【Politique】Le gouvernement japonais adopte un budget provisoire de 8 564 milliards de yens pour parer au retard du budget 2026

Le gouvernement a adopté en Conseil des ministres, le 27 mars, un projet de budget provisoire d'un montant de 8 564,1 milliards de yens. Cette mesure exceptionnelle vise à garantir le financement des services publics essentiels, dont la gratuité des lycées et le versement des retraites, pour les onze premiers jours de l'exercice fiscal 2026, face à l'incertitude pesant sur l'adoption du budget initial.
Ce budget de transition couvrira la période allant du 1er au 11 avril. Il a pour objectif principal d'éviter toute rupture dans le quotidien des citoyens alors que le budget initial de l'État pour l'exercice 2026 ne sera probablement pas voté avant la fin du mois de mars.
Selon les prévisions, le texte devrait être adopté dès le 30 mars après examen par les commissions budgétaires des deux chambres. Le soutien de l'Union de la réforme centriste ainsi que des principaux partis d'opposition (le Parti démocrate constitutionnel et le Parti démocrate du peuple) rend son approbation quasi certaine.
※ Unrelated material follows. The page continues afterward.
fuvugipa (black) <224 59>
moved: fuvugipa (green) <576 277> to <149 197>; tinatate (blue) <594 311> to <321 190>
Cet arbitrage marque un revers pour la Première ministre Sanae Takaichi, qui tablait initialement sur une adoption définitive du budget annuel avant la clôture de l'année fiscale en cours.
L'enveloppe globale se décline comme suit :
- Collectivités locales : 5 102,8 milliards de yens au titre de la dotation globale de fonctionnement.
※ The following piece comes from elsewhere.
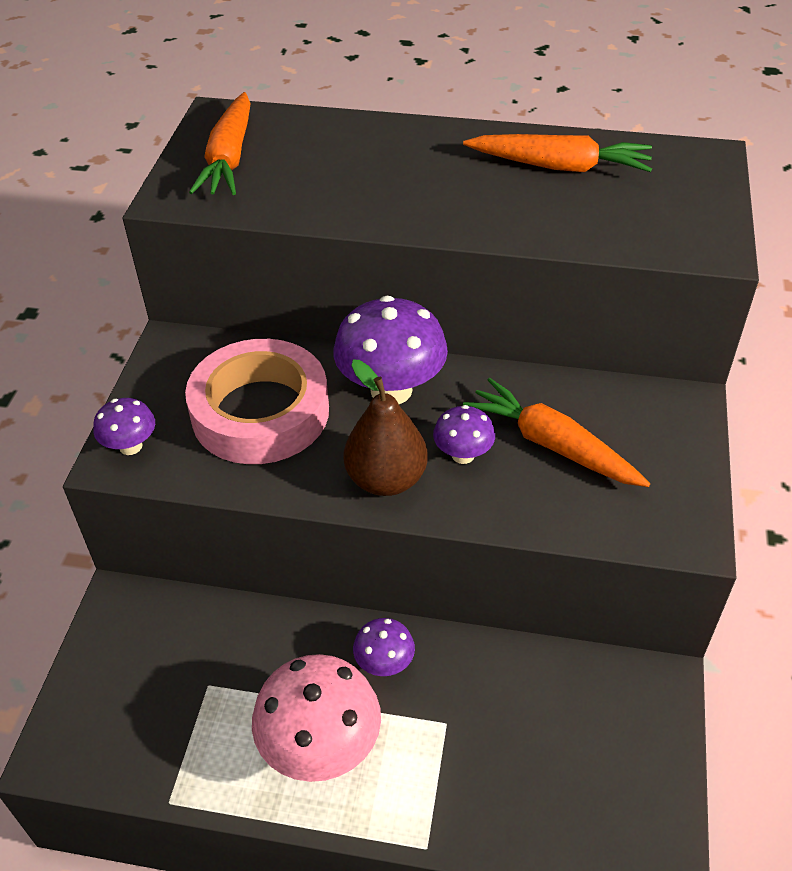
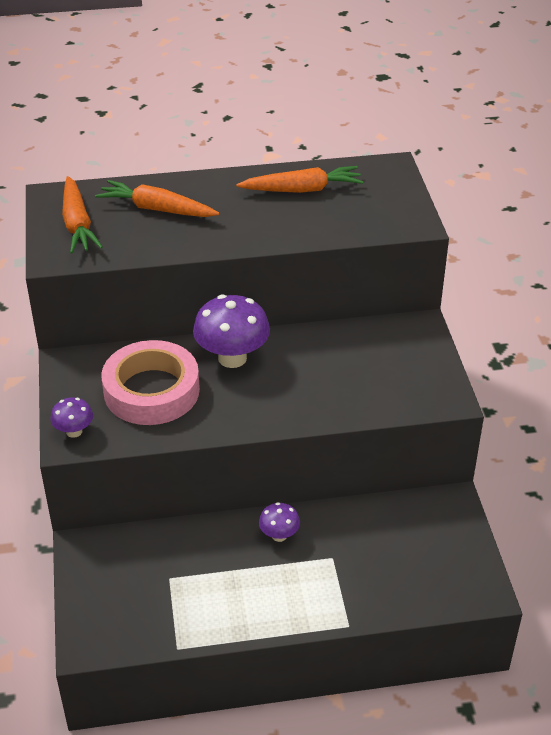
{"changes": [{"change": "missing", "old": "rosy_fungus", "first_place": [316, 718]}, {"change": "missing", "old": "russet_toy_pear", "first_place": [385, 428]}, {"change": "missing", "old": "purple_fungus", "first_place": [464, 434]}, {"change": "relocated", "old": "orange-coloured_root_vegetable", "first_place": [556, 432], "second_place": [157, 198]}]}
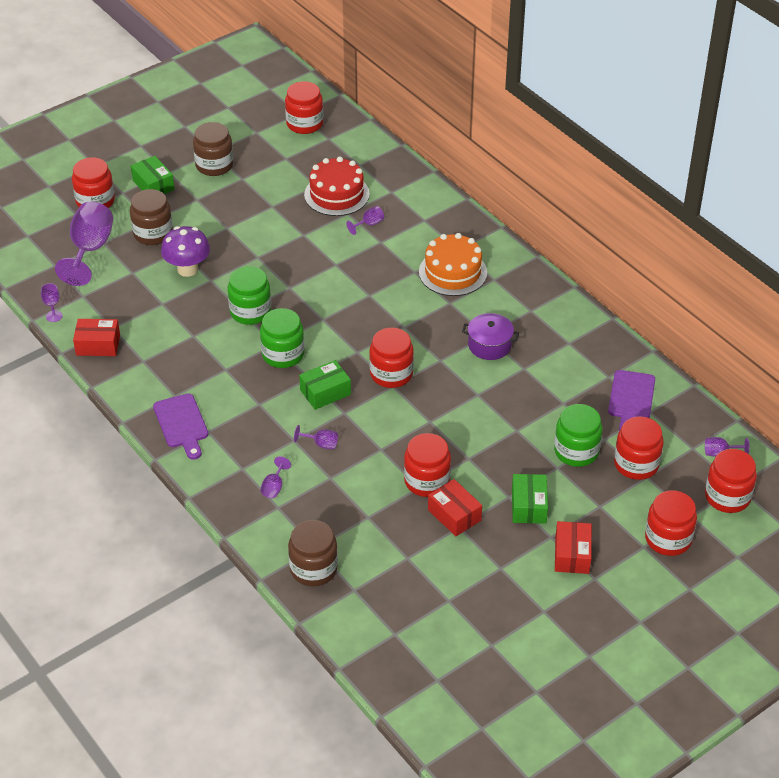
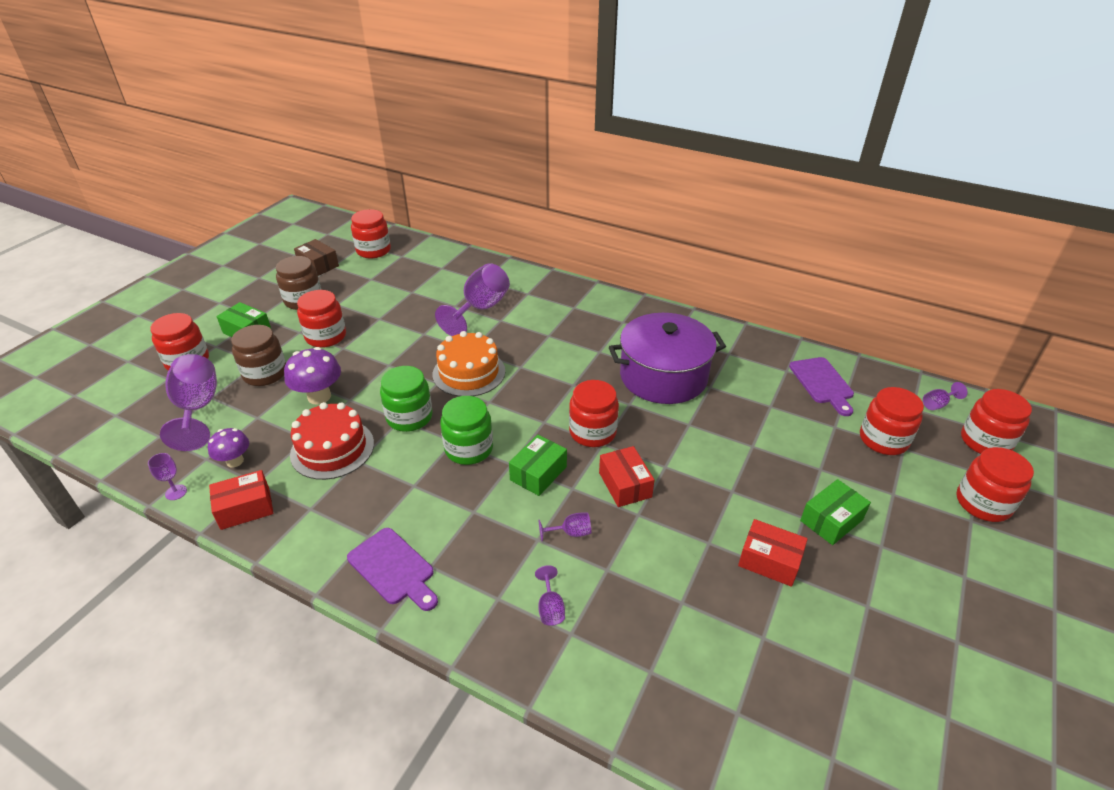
{"changes": [{"change": "missing", "old": "russet_jar", "first_place": [313, 553]}, {"change": "relocated", "old": "scarlet_layer_cake", "first_place": [337, 186], "second_place": [332, 441]}, {"change": "size", "old": "purple_goblet", "first_place": [365, 220], "second_place": [472, 299], "factor": 2.31}, {"change": "relocated", "old": "scarlet_jar", "first_place": [427, 465], "second_place": [321, 319]}, {"change": "relocated", "old": "orange-coloured_layer_cake", "first_place": [453, 264], "second_place": [469, 364]}, {"change": "size", "old": "purple_stockpot", "first_place": [490, 336], "second_place": [667, 358], "factor": 1.96}, {"change": "spun", "old": "green_box", "first_place": [530, 499], "second_place": [835, 512], "degrees": 75}, {"change": "missing", "old": "green_jar", "first_place": [578, 435]}, {"change": "relocated", "old": "scarlet_box", "first_place": [573, 547], "second_place": [627, 476]}, {"change": "appeared", "new": "purple_fungus", "second_place": [228, 448]}, {"change": "appeared", "new": "russet_box", "second_place": [316, 257]}]}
- Protection sociale : 2 756,5 milliards de yens pour les retraites et la santé.
- Éducation : 47,7 milliards de yens dédiés à l'extension de la gratuité des frais de scolarité au lycée et 14,9 milliards pour la gratuité des repas dans les écoles primaires.
- Fonction publique : Les frais de personnel et de fonctionnement courant sont également provisionnés.
Ce retard inédit s'explique par la dissolution de la Chambre des représentants et la tenue d'élections législatives, qui ont décalé d'un mois le calendrier budgétaire habituel. Bien que le budget initial ait été adopté par la Chambre basse le 13 mars, il ne sera effectif qu'après le vote de la Chambre haute ou, à défaut, le 11 avril par application de la primauté constitutionnelle de la Chambre des représentants. Le budget provisoire deviendra caduc dès l'entrée en vigueur de la loi de finances initiale.